Wooww, Dugaan Pungutan Liar Terjadi, Saat Bantuan Pangan Di Desa Tanjungpura Oleh Oknum RT. Senilai RP. 35.000,-
Indramayu-mediaistana.com
Dugaan pungutan liar mencuat dalam penyaluran Bantuan Pangan Beras dan Minyak
Goreng( februari – maret 2026) di Desa Tanjung Sari, Kecamatan Karangampel, Kabupaten Indramayu, Jawa Barat.
(16-17/04-2026).
Sejumlah Keluarga Penerima Manfaat (KPM) mengaku dimintai uang sebesar Rp35000, ribu saat mengambil undangan melalui ketua RT/06, Yang secara aturan bantuan tersebut sejatinya diberikan secara gratis oleh pemerintah.
Hasil penelusuran di lapangan pada Selasa (22/04/2026) menunjukkan dugaan pungutan tersebut terjadi di Desa tanjung sari, kecamatan Karangampel. Beberapa warga dari RT. 06 penerima bantuan menyebut, permintaan uang dilakukan dari satu titik pengambilan, sehingga total biaya yang harus dikeluarkan 5000 untuk infak ( baznas) dan 30 ribu untuk pengambilan beras, total pungutan mencapai Rp.35 ribu dari jumlah _+ 400/ per KPM.
Dalam Lingkungan RT. 06 tersebut, dan ini relatif bukan di RT enam saja, di RT lain juga terdapat pungutan sebesar, Rp25.000, -( untuk baznas lima ribu dan untuk ketua RT. Senilai dua puluh ribu).
Salah seorang KPM asal RT. 06 Desa Tanjung Pura yang enggan disebutkan namanya mengungkapkan bahwa pada penyaluran kali ini dirinya menerima dua karung beras masing-masing seberat 10 kilogram serta empat kantong minyak goreng ukuran satu liter.
“Di lingkungan saya khusus nya RT. 06 Setiap warga yg Menerima bantuan beras harus membayar 30 ribu untuk RT.dan untuk infak 5 ribu ( total tiga puluh lima ribu rupiah), ” ujarnya.
Saat pembagian undangan langsung bayar sama RT, dan dirinya mengaku keberatan, namun tetap membayar karena khawatir bantuan tidak diberikan.
Praktik dugaan pungutan ini menuai sorotan dari aktivis sosial Indramayu, Ia menilai lemahnya pengawasan menjadi celah terjadinya pungli dalam program bantuan sosial yang seharusnya dinikmati masyarakat kurang mampu tanpa biaya.
“Program Bantuan Pangan Beras dan Minyak Goreng ini jelas program gratis. Jika benar ada pungutan, ini mencederai tujuan utama bantuan dan memberatkan masyarakat,” ucapnya, yang enggan di sebutkan namanya.
Menurutnya, bantuan pangan di era pemerintahan Presiden Prabowo Subianto merupakan bentuk nyata keberpihakan negara terhadap masyarakat berpenghasilan rendah.
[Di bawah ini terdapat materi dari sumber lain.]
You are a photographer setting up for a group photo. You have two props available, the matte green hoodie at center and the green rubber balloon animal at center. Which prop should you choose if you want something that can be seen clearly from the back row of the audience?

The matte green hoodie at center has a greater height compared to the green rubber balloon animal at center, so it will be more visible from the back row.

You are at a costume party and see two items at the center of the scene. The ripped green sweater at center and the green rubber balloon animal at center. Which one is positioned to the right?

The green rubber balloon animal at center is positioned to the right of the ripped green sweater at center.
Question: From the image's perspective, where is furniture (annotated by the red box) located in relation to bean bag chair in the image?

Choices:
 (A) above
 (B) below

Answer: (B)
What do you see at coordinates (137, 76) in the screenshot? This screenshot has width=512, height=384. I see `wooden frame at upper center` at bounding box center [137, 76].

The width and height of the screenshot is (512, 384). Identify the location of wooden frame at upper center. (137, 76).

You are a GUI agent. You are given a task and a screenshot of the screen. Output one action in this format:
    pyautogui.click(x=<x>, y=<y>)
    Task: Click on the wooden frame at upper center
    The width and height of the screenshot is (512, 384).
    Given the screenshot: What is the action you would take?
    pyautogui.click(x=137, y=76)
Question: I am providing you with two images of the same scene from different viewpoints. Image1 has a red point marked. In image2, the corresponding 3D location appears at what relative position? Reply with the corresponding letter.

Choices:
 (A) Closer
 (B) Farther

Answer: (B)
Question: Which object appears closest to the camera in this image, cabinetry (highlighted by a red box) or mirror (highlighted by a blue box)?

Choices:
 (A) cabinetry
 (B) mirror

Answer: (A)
Karena itu, setiap penyimpangan harus ditindak tegas.
Dirinya mendesak aparat kepolisian untuk mengusut tuntas dugaan pungutan liar tersebut, termasuk menelusuri aliran dana yang dikumpulkan dari para penerima manfaat. “Jika terbukti melanggar hukum, pelakunya harus diproses untuk memberikan efek jera,” tegasnya.
Sementara itu, juru tulis desa tanjung pura Saeful, saat dikonfirmasi dikantor desa membenar hal tersebut,
“Memang benar, saya juga mendengar hal pungutan itu oleh RT 06, namun hal ini tidak ada intruksi oleh kuwu, “orang nya susah, iya katanya masih saudara nya pak kuwu, ya embuh ya kita sih seng bae ( ya ga tau ya, saya sih ga tau lah)
“Ucap, Saeful.
Namun ketika di singgung bagaimana tanggapan nya , ” Ya ini sih wewenangnya pak kuwu, saya berharap, pak kuwu harus “tegas, pungkasnya.
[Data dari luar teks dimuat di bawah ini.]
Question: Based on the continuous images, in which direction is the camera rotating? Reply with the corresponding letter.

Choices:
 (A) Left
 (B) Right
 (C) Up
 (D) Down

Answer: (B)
Hingga berita ini diturunkan, Kuwu /Kades Pejabat kecamatan Karangampel dan dari Baznas kabupaten Indramayu sendiri belum dapat dimintai keterangan terkait hal ini.
Catatan:
Bantuan Resmi Gratis, Program bantuan beras dari Badan Pangan Nasional bertujuan meringankan beban ekonomi warga, sehingga KPM tidak dipungut biaya apapun sa’at pengambilan.
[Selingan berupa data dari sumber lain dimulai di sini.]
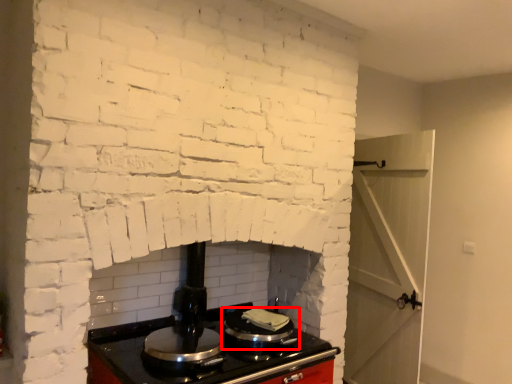
Question: From the image's perspective, considering the relative positions of kitchen appliance (annotated by the red box) and appliance in the image provided, where is kitchen appliance (annotated by the red box) located with respect to the staircase?

Choices:
 (A) above
 (B) below

Answer: (A)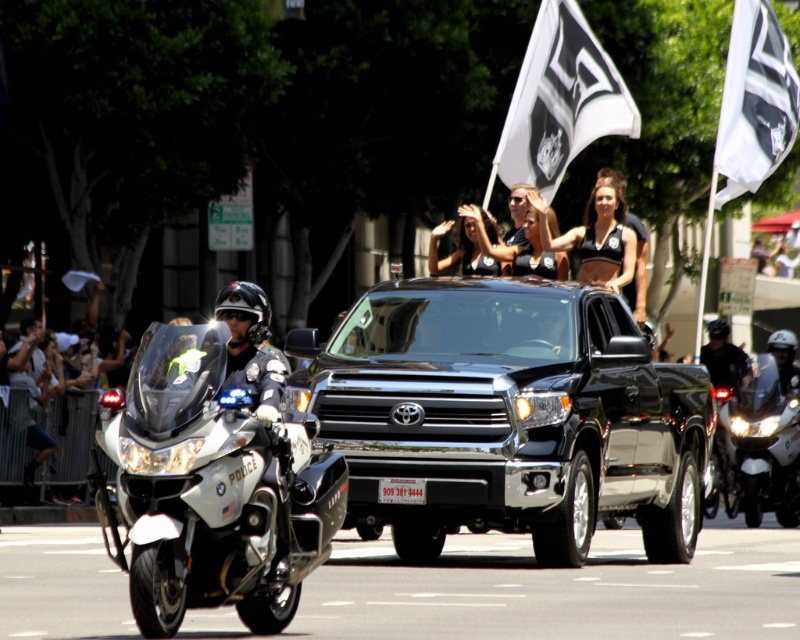
You are a pedestrian standing at the center of the street. You see a black metallic truck at center and a black fabric bikini top at center. Which object is closer to you?

Both the black metallic truck at center and the black fabric bikini top at center are at the same distance from you since they are both at the center of the street.

You are a photographer standing at the camera position. You want to capture a photo of the police officer on the white BMW motorcycle and the black Toyota pickup truck behind it. However, there is a specific point at coordinates point (494, 460) that you must avoid placing any objects in the frame. Given that the distance from the camera to this point is 88.67 feet, can you position yourself so that neither the motorcycle nor the truck is obstructed by this point?

The point at (494, 460) is 88.67 feet away from the camera. Since both the police officer on the white BMW motorcycle and the black Toyota pickup truck are positioned in the foreground and behind it respectively, their distances from the camera would be different. To ensure neither is obstructed by the point, you need to adjust your position so that the motorcycle and truck are not aligned with the point at that specific distance. However, without knowing the exact distances of the motorcycle and truck, a

You are a drone operator trying to capture aerial footage of the street parade. Your drone has a maximum flight range of 5 meters. You need to film both the black fabric flag at upper center and the black fabric bikini top at center. Can your drone stay within range to film both objects without moving its starting position?

A: The distance between the black fabric flag at upper center and the black fabric bikini top at center is 6.70 meters. Since the drone can only fly up to 5 meters, it cannot stay within range to film both objects without moving its starting position.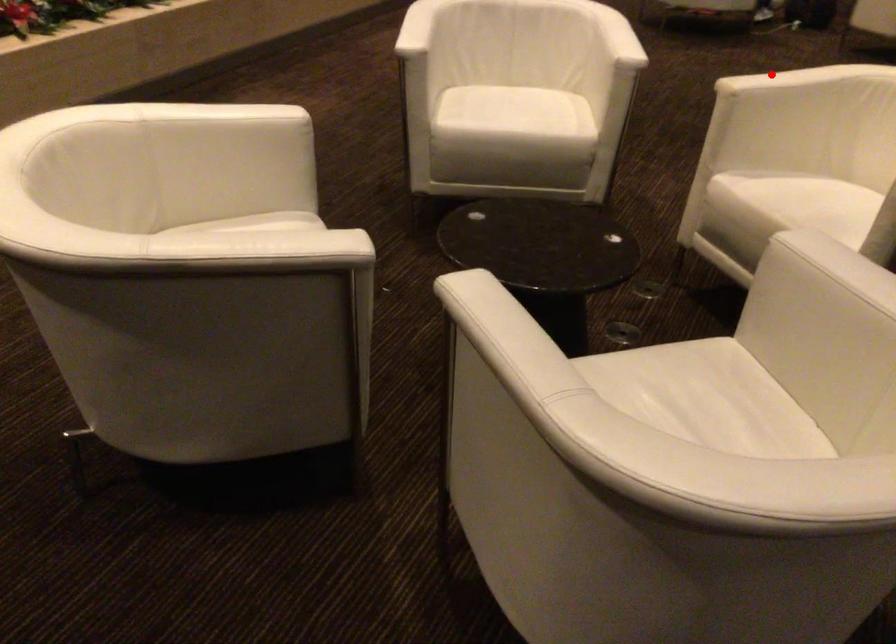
Klarifikasi Pungli: Laporan mengenai uang Rp. 35 ribu atau pungutan lainnya umumnya dikategorikan sebagai dugaan pungutan liar ( pungli) dilapangan. Warga diharapkan melapor ke pihak pendamping bansos, atau bisa langsung ke kepolisian setempat jika menemukan hal ini.